Profile: Gianfranco Fini
- 13 December 2010
- From the section Europe
Gianfranco Fini, president of Italy's Chamber of Deputies, is a polished, intelligent and witty political operator.
The 58-year-old is also leader of a party that traces its origins directly to the Fascist Movement of Italy's one-time dictator, Benito Mussolini.
In the 1990s Mr Fini transformed his party from a far-right fringe group to a mainstream centre-right political party, embracing the "social-market" economy.
For the past 16 years, he has been a key ally of the current Prime Minister Silvio Berlusconi and was widely seen as his 'heir apparent'.
But since 2009, Mr Fini has become increasingly critical of Mr Berlusconi's policies and behaviour and by November 2010 was urging the Italian leader to step down.
There is no doubt that he and his supporters feel he is the best candidate to take over the reins of power.
As a teenager, Gianfranco Fini became involved with the youth front of the Italian Social Movement (MSI) which had been formed after World War II by supporters of Mussolini.
The story goes that the youngster joined up after being outraged that a Communist demonstration at a cinema had stopped him from seeing a John Wayne movie, The Green Berets.
He studied psychology at La Sapienza University in Rome and after military service and a brief career as a journalist, he was elected to the Chamber of Deputies in 1983 as a member of the MSI.
Within five years he was to lead the party, and as late as 1994 he was extolling the virtues of the fascist tradition and proclaiming: "Mussolini was the greatest Italian statesman of the 20th Century."
But in the early '90s, the Blackshirts were already making way for double-breasted suits.
Just before entering government for the first time in 1994, Mr Fini appeared to distance himself from Mussolini's Blackshirts.
"I was born in 1952. I am a post-fascist and I hope that Italy stops talking about fascism and anti-fascism," he said.
The culmination of the party's shift to the mainstream came when the party merged with elements of the disbanded Christian Democrats in January 1995 to form the National Alliance.
Voice of moderation
Not everyone was convinced by the transformation.
A visit to Auschwitz in 1999 turned into something of an embarrassment, when he was pelted with eggs by local Polish anarchists.
Mr Fini has made overtures to Italy's small Jewish community and on a visit to Israel in 2003, he described Mussolini's rule as a "shameful chapter in the history of our people".

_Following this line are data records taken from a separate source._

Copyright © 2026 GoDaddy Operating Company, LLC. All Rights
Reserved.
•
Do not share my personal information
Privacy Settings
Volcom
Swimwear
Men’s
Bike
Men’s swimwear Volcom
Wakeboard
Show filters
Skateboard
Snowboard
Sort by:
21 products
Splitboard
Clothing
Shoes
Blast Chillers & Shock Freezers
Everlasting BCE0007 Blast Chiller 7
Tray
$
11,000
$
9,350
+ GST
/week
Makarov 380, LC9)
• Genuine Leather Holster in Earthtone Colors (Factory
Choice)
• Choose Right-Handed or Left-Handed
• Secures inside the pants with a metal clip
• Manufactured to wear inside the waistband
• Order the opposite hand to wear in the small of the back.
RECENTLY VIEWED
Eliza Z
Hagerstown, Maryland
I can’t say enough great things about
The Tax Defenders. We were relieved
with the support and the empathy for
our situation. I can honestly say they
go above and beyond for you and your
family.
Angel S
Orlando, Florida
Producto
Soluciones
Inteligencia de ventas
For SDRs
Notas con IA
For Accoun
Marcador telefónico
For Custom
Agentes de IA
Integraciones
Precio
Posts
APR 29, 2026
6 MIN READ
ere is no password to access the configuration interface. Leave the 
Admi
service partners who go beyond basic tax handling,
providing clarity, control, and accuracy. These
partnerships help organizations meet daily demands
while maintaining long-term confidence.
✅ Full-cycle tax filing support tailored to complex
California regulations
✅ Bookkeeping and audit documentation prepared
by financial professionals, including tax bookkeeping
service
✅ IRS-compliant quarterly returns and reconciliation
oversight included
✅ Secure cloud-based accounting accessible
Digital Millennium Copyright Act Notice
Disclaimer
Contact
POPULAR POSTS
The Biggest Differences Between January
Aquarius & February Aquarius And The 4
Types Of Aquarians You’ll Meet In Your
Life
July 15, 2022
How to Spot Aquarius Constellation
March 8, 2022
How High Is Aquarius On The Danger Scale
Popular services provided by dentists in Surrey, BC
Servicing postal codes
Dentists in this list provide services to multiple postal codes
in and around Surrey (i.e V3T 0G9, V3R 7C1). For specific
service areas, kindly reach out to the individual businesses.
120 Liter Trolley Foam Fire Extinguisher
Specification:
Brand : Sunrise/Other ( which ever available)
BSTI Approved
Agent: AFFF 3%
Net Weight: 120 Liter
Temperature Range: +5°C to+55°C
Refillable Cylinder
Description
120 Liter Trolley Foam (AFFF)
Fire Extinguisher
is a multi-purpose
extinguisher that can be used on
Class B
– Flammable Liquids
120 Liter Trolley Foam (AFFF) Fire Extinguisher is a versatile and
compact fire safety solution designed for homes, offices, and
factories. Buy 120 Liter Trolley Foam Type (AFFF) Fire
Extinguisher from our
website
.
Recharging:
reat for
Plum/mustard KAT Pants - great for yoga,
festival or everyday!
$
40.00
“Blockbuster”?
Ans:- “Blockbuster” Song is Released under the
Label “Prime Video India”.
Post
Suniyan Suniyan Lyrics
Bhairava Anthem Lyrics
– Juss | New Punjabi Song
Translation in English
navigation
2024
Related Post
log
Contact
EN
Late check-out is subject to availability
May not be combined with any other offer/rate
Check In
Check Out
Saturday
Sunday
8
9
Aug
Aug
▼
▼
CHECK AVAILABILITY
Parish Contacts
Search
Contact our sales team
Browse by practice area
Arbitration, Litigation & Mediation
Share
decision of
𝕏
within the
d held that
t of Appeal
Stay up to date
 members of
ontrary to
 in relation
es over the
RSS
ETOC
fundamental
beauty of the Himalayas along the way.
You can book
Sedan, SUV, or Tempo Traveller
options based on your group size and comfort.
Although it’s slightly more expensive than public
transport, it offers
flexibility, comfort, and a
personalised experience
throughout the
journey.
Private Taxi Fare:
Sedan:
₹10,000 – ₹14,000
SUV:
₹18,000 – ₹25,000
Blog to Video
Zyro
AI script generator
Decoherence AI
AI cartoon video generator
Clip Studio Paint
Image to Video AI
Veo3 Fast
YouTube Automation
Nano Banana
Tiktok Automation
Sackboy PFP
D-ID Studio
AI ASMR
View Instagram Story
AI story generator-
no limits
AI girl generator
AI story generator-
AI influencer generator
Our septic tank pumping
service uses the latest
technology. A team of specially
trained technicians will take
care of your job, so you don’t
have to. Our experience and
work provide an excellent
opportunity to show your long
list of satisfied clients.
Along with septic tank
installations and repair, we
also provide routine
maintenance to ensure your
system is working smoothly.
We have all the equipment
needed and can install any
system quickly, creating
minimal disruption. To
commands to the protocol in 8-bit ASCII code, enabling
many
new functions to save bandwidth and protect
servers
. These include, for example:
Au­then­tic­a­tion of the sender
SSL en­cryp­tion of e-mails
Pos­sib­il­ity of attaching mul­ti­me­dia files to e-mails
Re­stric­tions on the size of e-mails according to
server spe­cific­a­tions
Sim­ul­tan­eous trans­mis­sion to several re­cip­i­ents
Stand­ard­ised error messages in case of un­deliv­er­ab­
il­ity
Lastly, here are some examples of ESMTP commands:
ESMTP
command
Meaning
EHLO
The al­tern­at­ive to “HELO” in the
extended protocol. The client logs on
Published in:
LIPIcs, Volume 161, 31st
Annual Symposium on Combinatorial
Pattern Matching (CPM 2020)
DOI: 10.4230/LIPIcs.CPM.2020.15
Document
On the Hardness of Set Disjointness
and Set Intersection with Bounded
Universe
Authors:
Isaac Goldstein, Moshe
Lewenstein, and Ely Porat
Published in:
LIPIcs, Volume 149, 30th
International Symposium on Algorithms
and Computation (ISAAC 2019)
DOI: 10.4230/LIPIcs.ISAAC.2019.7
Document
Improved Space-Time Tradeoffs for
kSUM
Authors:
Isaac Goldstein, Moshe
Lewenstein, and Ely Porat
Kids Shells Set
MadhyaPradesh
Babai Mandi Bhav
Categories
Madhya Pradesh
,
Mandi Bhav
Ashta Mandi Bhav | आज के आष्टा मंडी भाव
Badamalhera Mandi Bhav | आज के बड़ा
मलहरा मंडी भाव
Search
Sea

He said many Italians had acted with "laziness, indifference, complicity and cowardice" in not opposing the anti-Jewish laws introduced in 1938 in imitation of Nazi Germany.
Associates of the bespectacled chain-smoker say his shift to the centre is genuine.
Mr Fini was said to be profoundly affected by his exposure to moderate conservatism as a member of the convention headed by Valery Giscard d'Estaing, a former French president, that drew up the draft European Union constitution.
His time as foreign minister, from 2004-2006, is also reported to have influenced him.
Some say the final tie to his fascist past was broken when he separated in 2007 from his first wife Daniela, a gun enthusiast who he had met when they were both in the MSI's youth front.
He is now married to Elisabetta Tulliani, a lawyer 20 years younger than him.
Mr Fini's tactics have positioned the National Alliance to take advantage of the demise of the Christian Democrat party, which had dominated Italian politics since the end of the World War II and collapsed under a tide of corruption scandals in the 1990s.
The AN moved into the old Christian Democrat electoral strongholds across Italy's poor south but with northern outposts too.
His political metamorphosis has made some enemies on the Right, and he has been given the nickname Comrade Fini by those who feel he has veered far to the left.
In 2003 he surprised both his friends and his rivals with a proposal to grant illegal immigrants the right to vote - an idea more commonly associated with the Italian left.
Other policies, for example on abortion and stem cell research, have also come in for criticism.
When Mr Berlusconi got back into power in 2008, the National Alliance leader got the post of president of the Chamber of Deputies (Speaker of Parliament), a position which is the third most powerful in Italian politics.
Since then he has been fierce in his defence of the rights of parliament and his criticism of his erstwhile patron.
"The best leader the Italian left never had" is how The Independent's Rome correspondent described him.
"He has reinvented himself as a conviction liberal: the champion of women and immigrants, the enemy of autocracy," says Peter Popham.
Tensions between the two men exploded publicly in an argument at the party congress in April 2010 which was being televised live.
But it is only in recent months that the rift has appeared more permanent, with Mr Fini trying to position himself as both Mr Berlusconi's successor and his most outspoken opponent.